Friday: Poi Dog Pondering, the Drovers, Robbie Fulks. Saturday: Shellac, Gastr del Sol, The For Carnation, Dianogah. Sunday: Yo La Tengo, Eleventh Dream Day, Seam, Red Red Meat. It’s arguably the finest single weekend of local indie-rock bands (the sole out-of-town ringer is Yo La Tengo) assembled in recent Chicago history. (Tickets, at $10 for each night, are available at Lounge Ax, Reckless Records, Dr. Wax in Evanston, Record Swap in Homewood, Naperville and Tinley Park, and Atomic Records in Milwaukee. Call the Congress Theater, 312-252-4000, for details.)
“What Lounge Ax is going through is a big deal to me,” says Whinna, a record store clerk who has booked numerous underground shows in Chicago. “They’re the only women in Chicago that have ever run a rock club, and that means a lot.”
Adams and Miller are slightly embarrassed by all the attention. “I come from the school of thinking that says if you run a business, you should be able to stay open without benefit of a benefit,” Adams says. “I know that there are other bar owners out there wondering, `Why do they deserve this?’ I’m thankful to everyone, but it’s a weird position to be in.”

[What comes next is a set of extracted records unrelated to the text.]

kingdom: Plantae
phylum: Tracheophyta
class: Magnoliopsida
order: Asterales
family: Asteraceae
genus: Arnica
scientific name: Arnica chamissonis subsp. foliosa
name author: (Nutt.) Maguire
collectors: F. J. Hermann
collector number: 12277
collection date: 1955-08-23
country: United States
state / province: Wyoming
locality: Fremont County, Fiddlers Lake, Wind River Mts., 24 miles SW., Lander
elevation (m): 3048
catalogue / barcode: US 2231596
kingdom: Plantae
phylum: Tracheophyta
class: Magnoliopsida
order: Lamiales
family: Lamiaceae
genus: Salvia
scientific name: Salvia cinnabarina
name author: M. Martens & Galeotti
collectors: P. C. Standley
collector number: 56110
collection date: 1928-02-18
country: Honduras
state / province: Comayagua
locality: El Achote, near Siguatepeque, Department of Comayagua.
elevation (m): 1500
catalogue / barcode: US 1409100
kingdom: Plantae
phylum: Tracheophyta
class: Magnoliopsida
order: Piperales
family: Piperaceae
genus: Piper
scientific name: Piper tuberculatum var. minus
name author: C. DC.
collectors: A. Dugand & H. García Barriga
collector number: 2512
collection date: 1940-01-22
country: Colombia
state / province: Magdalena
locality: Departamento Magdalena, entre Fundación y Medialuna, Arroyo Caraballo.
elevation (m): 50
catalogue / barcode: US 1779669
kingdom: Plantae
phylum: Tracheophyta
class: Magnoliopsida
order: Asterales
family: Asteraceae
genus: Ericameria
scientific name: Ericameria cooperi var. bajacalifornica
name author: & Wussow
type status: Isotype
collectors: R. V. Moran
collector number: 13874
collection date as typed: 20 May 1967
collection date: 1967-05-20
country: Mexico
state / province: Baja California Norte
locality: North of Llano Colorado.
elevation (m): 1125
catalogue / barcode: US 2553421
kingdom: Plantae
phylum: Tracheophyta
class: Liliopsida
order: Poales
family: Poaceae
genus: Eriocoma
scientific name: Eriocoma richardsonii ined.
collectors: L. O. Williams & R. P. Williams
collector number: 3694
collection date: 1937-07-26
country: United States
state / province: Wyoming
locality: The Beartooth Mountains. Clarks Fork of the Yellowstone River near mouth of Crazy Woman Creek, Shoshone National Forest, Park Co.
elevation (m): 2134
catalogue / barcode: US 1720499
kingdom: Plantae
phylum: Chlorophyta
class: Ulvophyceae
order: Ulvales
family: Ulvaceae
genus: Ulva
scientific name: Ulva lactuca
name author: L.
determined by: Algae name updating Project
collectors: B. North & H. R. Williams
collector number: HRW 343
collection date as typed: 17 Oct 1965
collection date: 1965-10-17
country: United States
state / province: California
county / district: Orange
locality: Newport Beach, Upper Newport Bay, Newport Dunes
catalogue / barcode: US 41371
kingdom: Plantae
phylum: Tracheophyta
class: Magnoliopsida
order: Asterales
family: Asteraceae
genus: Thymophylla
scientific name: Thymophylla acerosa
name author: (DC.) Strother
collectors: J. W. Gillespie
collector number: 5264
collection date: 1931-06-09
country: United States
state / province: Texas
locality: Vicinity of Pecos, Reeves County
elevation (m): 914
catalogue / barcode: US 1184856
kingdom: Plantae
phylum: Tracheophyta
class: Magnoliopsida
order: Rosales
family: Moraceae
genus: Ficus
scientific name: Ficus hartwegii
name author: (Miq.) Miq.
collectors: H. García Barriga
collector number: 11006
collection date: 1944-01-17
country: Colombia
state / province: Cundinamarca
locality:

Chalk it up to karma: Miller’s and Adams’ resumes are a list of good deads done for weary touring bands and scuffling local musicians. Miller may hold the unofficial record for most “thank you” mentions on CD liner notes. For many bands, Lounge Ax has been an oasis of comfort in a nationwide desert of quick-buck bookers, lousy sound systems and warm beer in the dressing room.
As the Jesus Lizard put it in the liner notes to the benefit album in their typically succinct, tongue-in-cheek manner: “Thank heaven for little girls.”
“It is kind of weird to be in the public eye with all our problems because we’re shy people,” Miller says. “Not everyone loves us, but I really think the reason all this is happening is because we’re nice guys. I admit it: We’re nice guys.”